O PERCURSO DE ELIZABETH DORAZIO COMO ARTISTA: RECORTES E ETAPAS DE UM CAMINHO por Marie Christiane Seiferth

As obras e composições que integram a mostra atual são a expressão artística de um caminho longo e intenso, meticuloso e interessado, percorrido em diversas vias rumo a uma aproximação dos complexos temáticos “vida“, “organismo“ e “cosmo“. Já pouco depois da conclusão do curso superior na renomada “Fundação Escola Guignard”, em Belo Horizonte, e após uma temporada de estudos no “Istituto per L ́arte e il Restauro“, em Florença, Elizabeth Dorazio expõe, na série “Homo olympicus“, pinturas em acrílico sobre tela que têm por objeto o torso humano de atletas, principalmente nadadores em trajes de natação, e que podem ser reagrupadas, como díptico, arbitrária e infinitamente. Durante esta fase, o princípio da desconstrução e reconstrução com vista a um reordenamento já é, como meio de expressão, parte integrante dos trabalhos. Trata-se de uma fase precedida por um profundo estudo da anatomia e do sistema muscular do corpo humano. Durante este período, Elizabeth Dorazio também começa a pintar sobre materiais sintéticos. Com rápidas e grossas pinceladas o tronco de nadadores é plasmado sobre cortinas de chuveiro, estabelecendo uma ligação direta entre o motivo e o local do retrato.

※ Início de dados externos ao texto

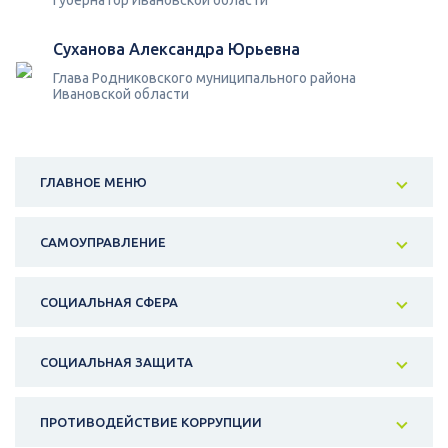
Губернатор Ивановской области
Суханова Александра Юрьевна
Глава Родниковского муниципального района
Ивановской области
ГЛАВНОЕ МЕНЮ
САМОУПРАВЛЕНИЕ
СОЦИАЛЬНАЯ СФЕРА
СОЦИАЛЬНАЯ ЗАЩИТА
ПРОТИВОДЕЙСТВИЕ КОРРУПЦИИ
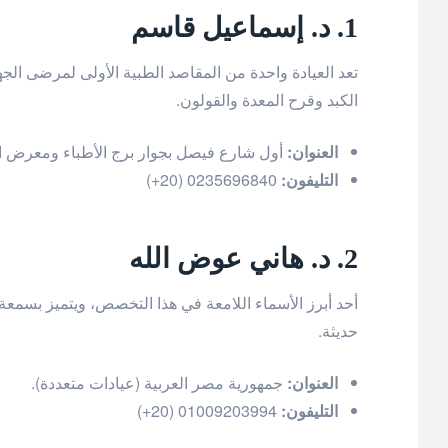
1. د. إسماعيل قاسم
تعد العيادة واحدة من المقاصد الطبية الأولى لمرضى الج
الكبد وقرح المعدة والقولون.
العنوان:
أول شارع فيصل بجوار برج الأطباء ومعرض الأبيض أوتوموتيف، وأما
التليفون:
0235696840 (20+)
2. د. هاني عوض الله
أحد أبرز الأسماء اللامعة في هذا التخصص، ويتميز بسم
حديثة.
العنوان:
جمهورية مصر العربية (عيادات متعددة).
التليفون:
01009203994 (20+)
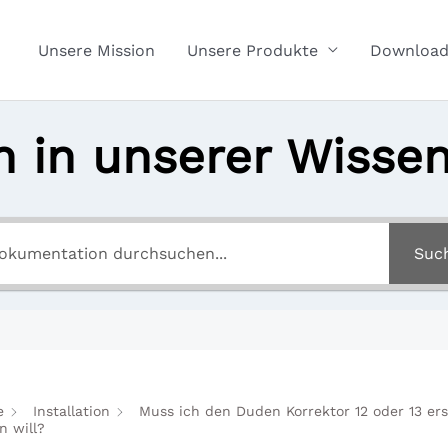
Unsere Mission
Unsere Produkte
Download
 in unserer Wisse
Suc
e
Installation
Muss ich den Duden Korrektor 12 oder 13 ers
n will?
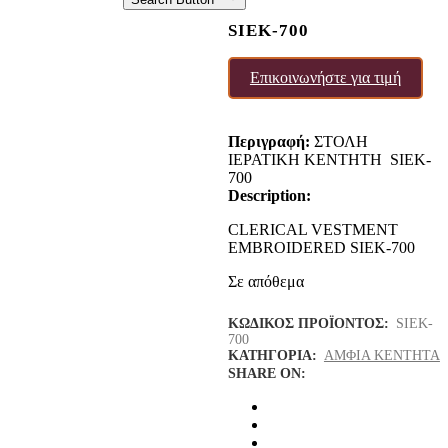
SIEK-700
Επικοινωνήστε για τιμή
Περιγραφή:
ΣΤΟΛΗ
ΙΕΡΑΤΙΚΗ ΚΕΝΤΗΤΗ SIEK-
700
Description:
CLERICAL VESTMENT
EMBROIDERED SIEK-700
Σε απόθεμα
ΚΩΔΙΚΌΣ ΠΡΟΪΌΝΤΟΣ:
SIEK-
700
ΚΑΤΗΓΟΡΊΑ:
ΑΜΦΙΑ ΚΕΝΤΗΤΑ
SHARE ON:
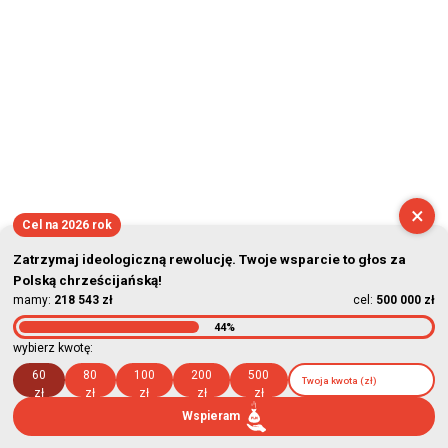
×
Cel na 2026 rok
Zatrzymaj ideologiczną rewolucję. Twoje wsparcie to głos za
Polską chrześcijańską!
mamy:
218 543 zł
cel:
500 000 zł
44%
wybierz kwotę:
60
80
100
200
500
zł
zł
zł
zł
zł
Wspieram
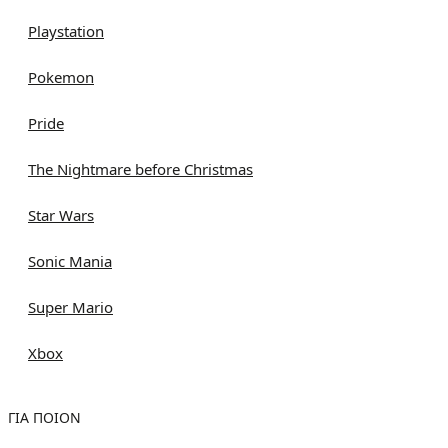
Playstation
Pokemon
Pride
The Nightmare before Christmas
Star Wars
Sonic Mania
Super Mario
Xbox
ΓΙΑ ΠΟΙΌΝ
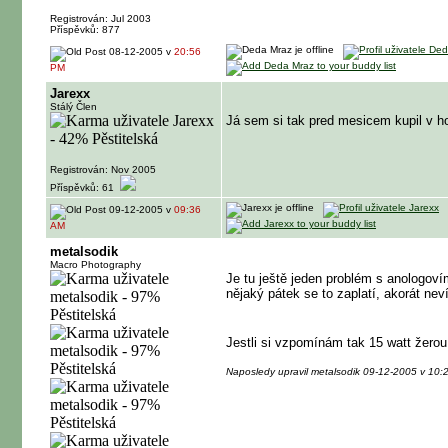
Registrován: Jul 2003
Příspěvků: 877
08-12-2005 v
20:56
PM
Jarexx
Stálý Člen
Já sem si tak pred mesicem kupil v ho
Registrován: Nov 2005
Příspěvků: 61
09-12-2005 v
09:36
AM
metalsodik
Macro Photography
Je tu ještě jeden problém s anologovím
nějaký pátek se to zaplatí, akorát nev
Jestli si vzpomínám tak 15 watt žerou 
Naposledy upravil metalsodik 09-12-2005 v 10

Com a instalação espacial “Mantra“, no Morumbi, um bairro de São Paulo, Elizabeth Dorazio volta-se, já em 1998, para o motivo todo-abrangente do cosmo e dos nexos internos existentes entre todos os seres do universo. O quadro pintado com tinta a óleo, que mede 3,20 X 5,40 m, foi instalado no lugar do altar de uma antiga capela remanescente da época da fundação da cidade. A energia atribuída ao local e a energia representativa e expressiva que emana da obra torna como que palpável a força das massas de água que caem e das espumas revoltas. Apesar da obra retratar uma situação instantânea, a impressão predominante é a de uma queda d’água permanente, acompanhada pelo respectivo pano de fundo acústico. Assim, a pintura a óleo cria, devido à sua potência expressiva, um fundo de sons interno e devolve, deste modo, ao mantra, tom sempre idêntico que perdura e preenche o espaço e o local da exposição, a sua destinação original. Desta maneira, o ser humano é integrado no eterno fluir do tempo e do espaço, é amparado pelo infinito e consegue conceber-se como parte integrante de um todo cósmico.

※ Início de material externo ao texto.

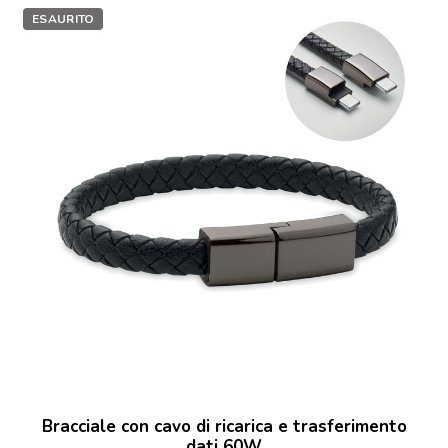
ESAURITO
Bracciale con cavo di ricarica e trasferimento
dati 60W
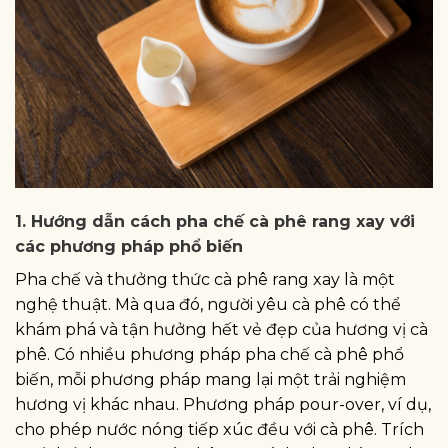
1. Hướng dẫn cách pha chế cà phê rang xay với
các phương pháp phổ biến
Pha chế và thưởng thức cà phê rang xay là một
nghệ thuật. Mà qua đó, người yêu cà phê có thể
khám phá và tận hưởng hết vẻ đẹp của hương vị cà
phê. Có nhiều phương pháp pha chế cà phê phổ
biến, mỗi phương pháp mang lại một trải nghiệm
hương vị khác nhau. Phương pháp pour-over, ví dụ,
cho phép nước nóng tiếp xúc đều với cà phê. Trích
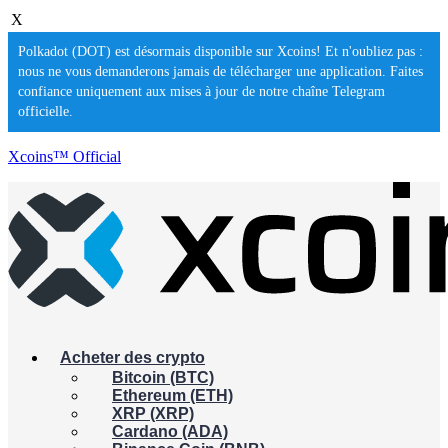
X
Polkadot (DOT) est désormais disponible sur Xcoins! Et n'oubliez pas :
nous ne vous demanderons jamais de télécharger une application. Faites
confiance uniquement aux mises à jour de notre chaîne Telegram
officielle.
Xcoins™ Official
Acheter des crypto
Bitcoin (BTC)
Ethereum (ETH)
XRP (XRP)
Cardano (ADA)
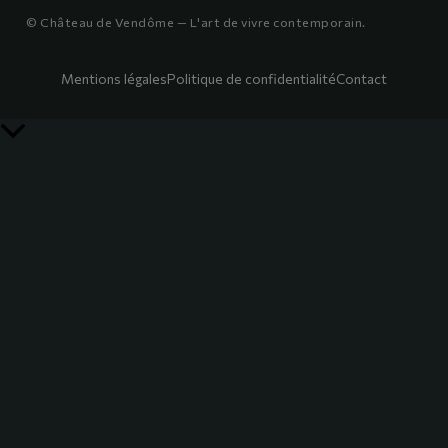
© Château de Vendôme — L'art de vivre contemporain.
Mentions légales
Politique de confidentialité
Contact
Retour
en
haut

Os trabalhos realizados durante os anos 2005 a 2008 debruçam-se sobre os temas “vida“, “transitoriedade“ e “organismo“. Nas obras da série “Per mortem ad vitam“ Elizabeth Dorazio utiliza quadros a óleo da série anterior, “Mundi Maritimi“, cortando-os em fragmentos e combinando-os, por meio da técnica da colagem, com outras estruturas anatômico-orgânicas recortadas que podem lembrar, por exemplo, o sistema das veias. Monta, assim, um novo quadro numa tela que funciona como um fundo difuso e aguado, pintado com tinta acrílica.

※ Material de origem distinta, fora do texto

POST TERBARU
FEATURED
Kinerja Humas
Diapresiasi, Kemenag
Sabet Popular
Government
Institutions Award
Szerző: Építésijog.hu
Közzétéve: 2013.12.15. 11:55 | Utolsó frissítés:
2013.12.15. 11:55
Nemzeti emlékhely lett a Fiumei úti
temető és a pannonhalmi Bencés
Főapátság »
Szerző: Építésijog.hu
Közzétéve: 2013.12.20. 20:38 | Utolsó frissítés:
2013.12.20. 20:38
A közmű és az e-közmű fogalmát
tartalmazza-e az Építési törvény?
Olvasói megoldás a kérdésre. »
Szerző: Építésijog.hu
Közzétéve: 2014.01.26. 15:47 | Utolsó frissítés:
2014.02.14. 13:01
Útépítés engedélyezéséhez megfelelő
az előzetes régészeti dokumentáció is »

Nas suas composições a partir de 2006, Elizabeth Dorazio elege progressivamente a temática geognóstica utilizando, sobretudo, materiais transparentes que conduzem o olhar para o que normalmente é invisível para o ser humano. Dessas composições também faz parte o trabalho “Geognosis ontologica“, concebido em forma de infinito e composto por várias camadas sobrepostas de películas transparentes fixadas sobre um fundo de papel japonês, pintado com cores difusas de aquarela que deixam nele sinais em forma de mancha. (no mesmo). Cada uma das camadas de papel transparente ostenta finas linhas que retratam, como motivo, estruturas anatômico-orgânicas. Cada camada do papel transparente apresenta igualmente aberturas recortadas que permitem uma visão limitada das camadas subjacentes, de maneira que, apesar da sobreposição de camadas, tornam-se visíveis os papéis sobrepostos com seus desenhos de estruturas anatômicas, inclusive devido ao caráter translúcido do material.

Desde o começo do seu percurso como artista, Elizabeth Dorazio segue este fluxo de ideias em torno dos complexos temáticos descritos, atribuindo-lhes, com a criatividade e a linguagem artística que lhe são próprias e graças à sua busca permanente de novos materiais e texturas, níveis de expressão sempre diferentes.